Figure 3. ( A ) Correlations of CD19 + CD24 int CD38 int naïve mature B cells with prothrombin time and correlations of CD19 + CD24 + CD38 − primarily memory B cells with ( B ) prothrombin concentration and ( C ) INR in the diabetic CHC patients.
==
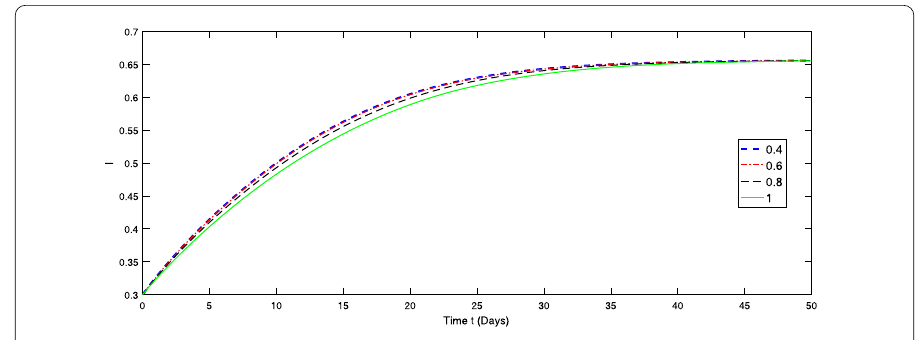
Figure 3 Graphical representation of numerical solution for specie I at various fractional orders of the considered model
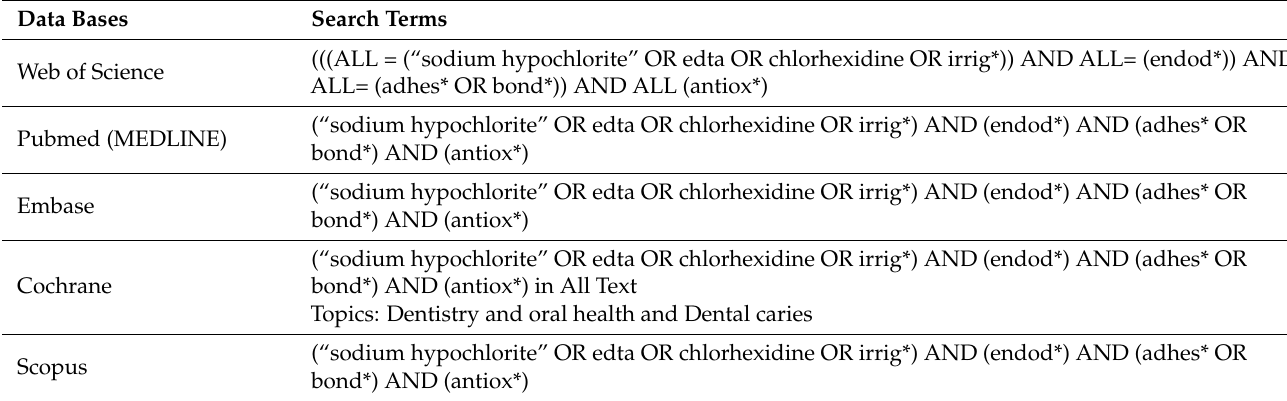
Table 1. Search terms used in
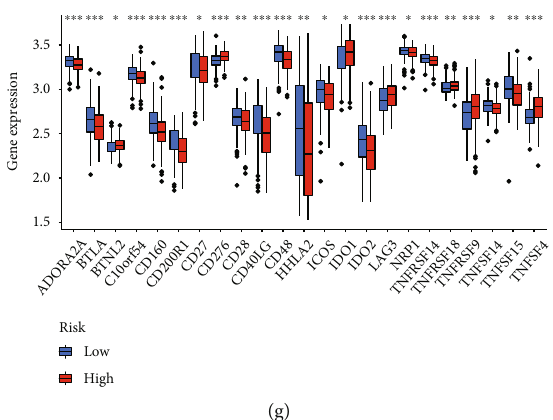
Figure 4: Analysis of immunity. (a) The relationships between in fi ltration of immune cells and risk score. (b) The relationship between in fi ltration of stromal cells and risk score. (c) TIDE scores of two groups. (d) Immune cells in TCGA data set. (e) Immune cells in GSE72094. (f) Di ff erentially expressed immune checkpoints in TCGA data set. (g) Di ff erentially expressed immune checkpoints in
---
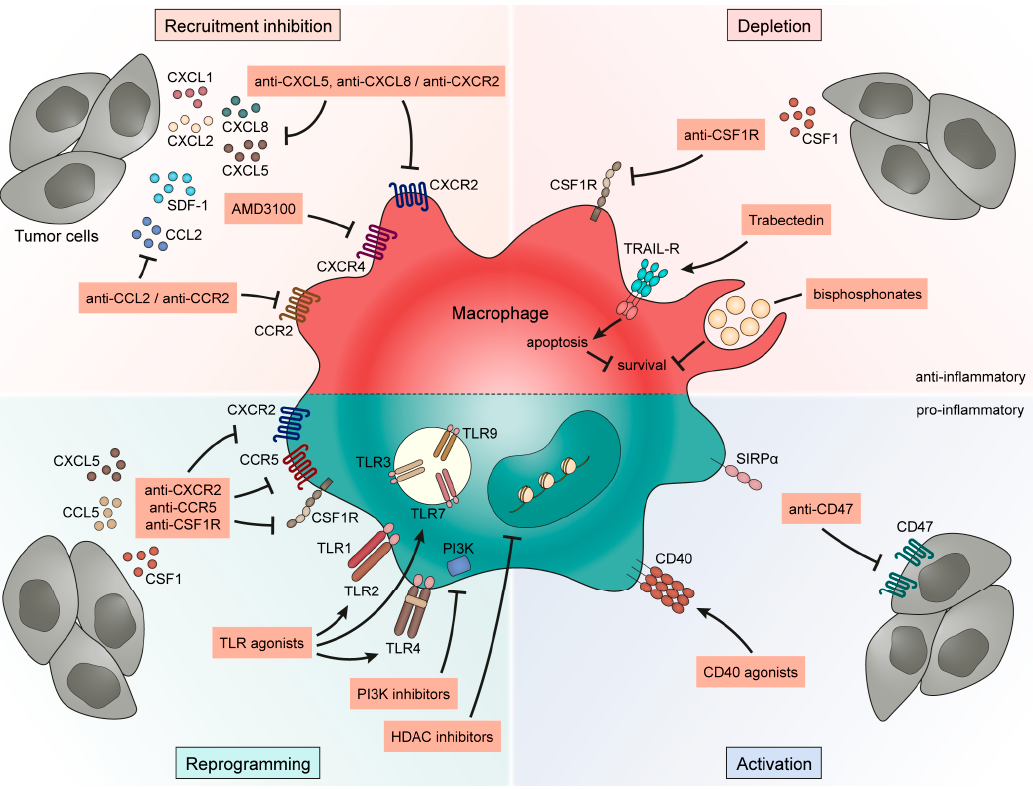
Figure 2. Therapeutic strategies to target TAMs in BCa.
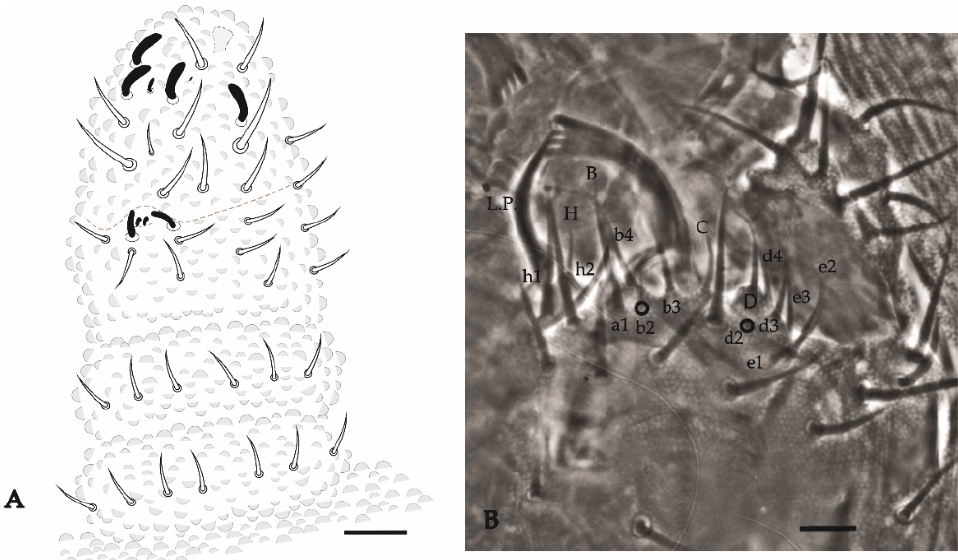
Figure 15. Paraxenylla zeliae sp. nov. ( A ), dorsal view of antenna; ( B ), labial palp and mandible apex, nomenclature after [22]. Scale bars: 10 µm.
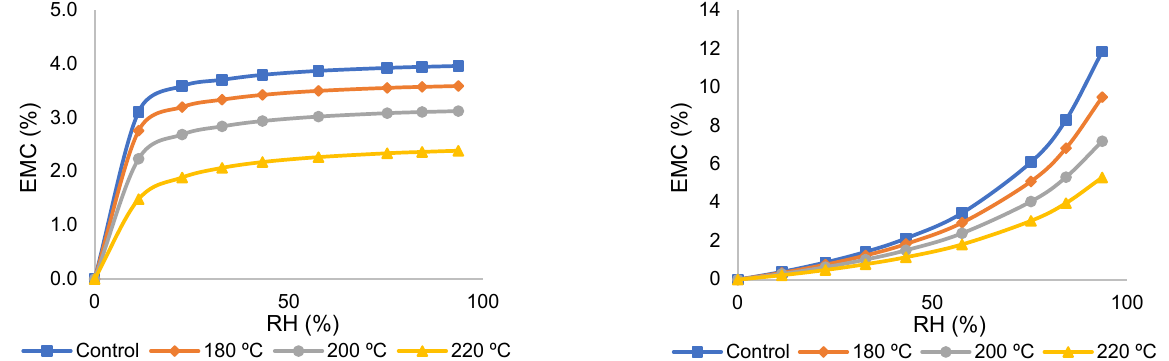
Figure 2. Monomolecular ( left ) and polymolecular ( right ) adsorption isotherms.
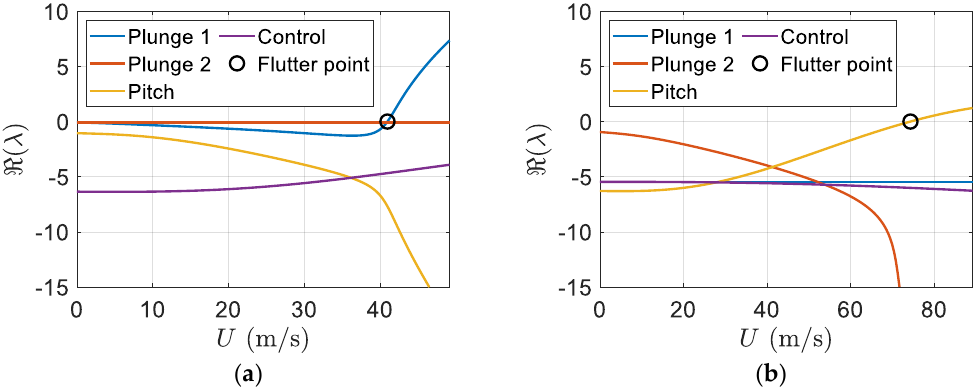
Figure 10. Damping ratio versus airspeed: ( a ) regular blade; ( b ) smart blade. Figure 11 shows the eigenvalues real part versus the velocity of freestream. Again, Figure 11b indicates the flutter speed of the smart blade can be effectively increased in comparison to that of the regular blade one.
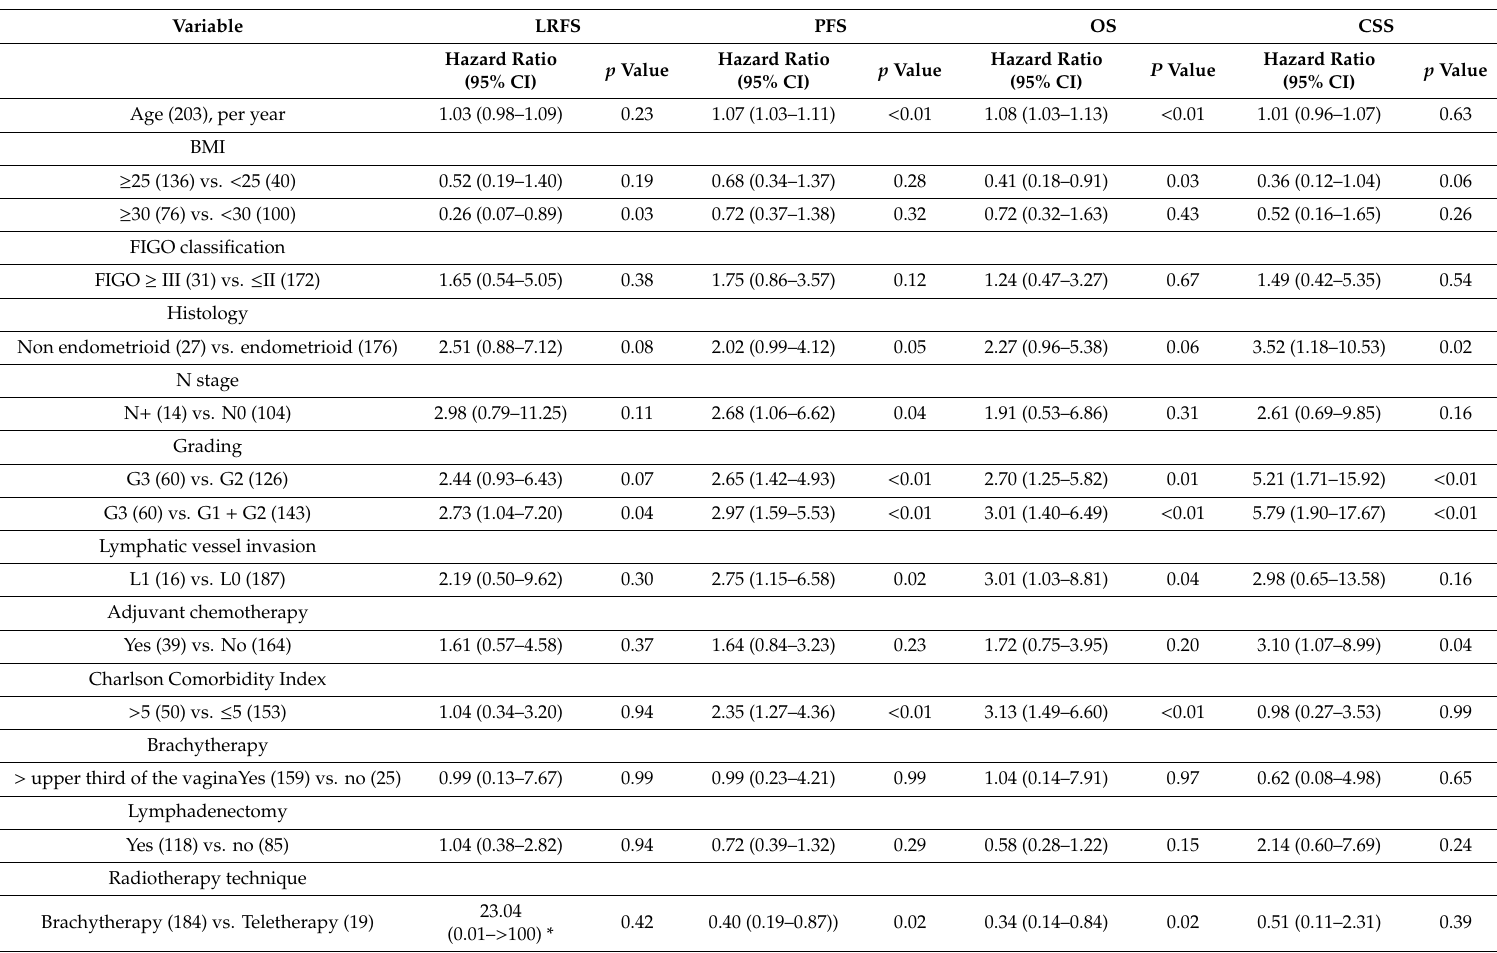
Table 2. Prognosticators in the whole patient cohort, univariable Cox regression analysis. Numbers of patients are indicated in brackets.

* EXERCISE
The answer is the lines of the material above, from the one containing "Figure 10. Damping" down to the one containing "Table 2. Prognosticators", given exactly and without images.

* COMPLETED EXERCISE
Figure 10. Damping ratio versus airspeed: ( a ) regular blade; ( b ) smart blade. Figure 11 shows the eigenvalues real part versus the velocity of freestream. Again, Figure 11b indicates the flutter speed of the smart blade can be effectively increased in comparison to that of the regular blade one.
Table 2. Prognosticators in the whole patient cohort, univariable Cox regression analysis. Numbers of patients are indicated in brackets.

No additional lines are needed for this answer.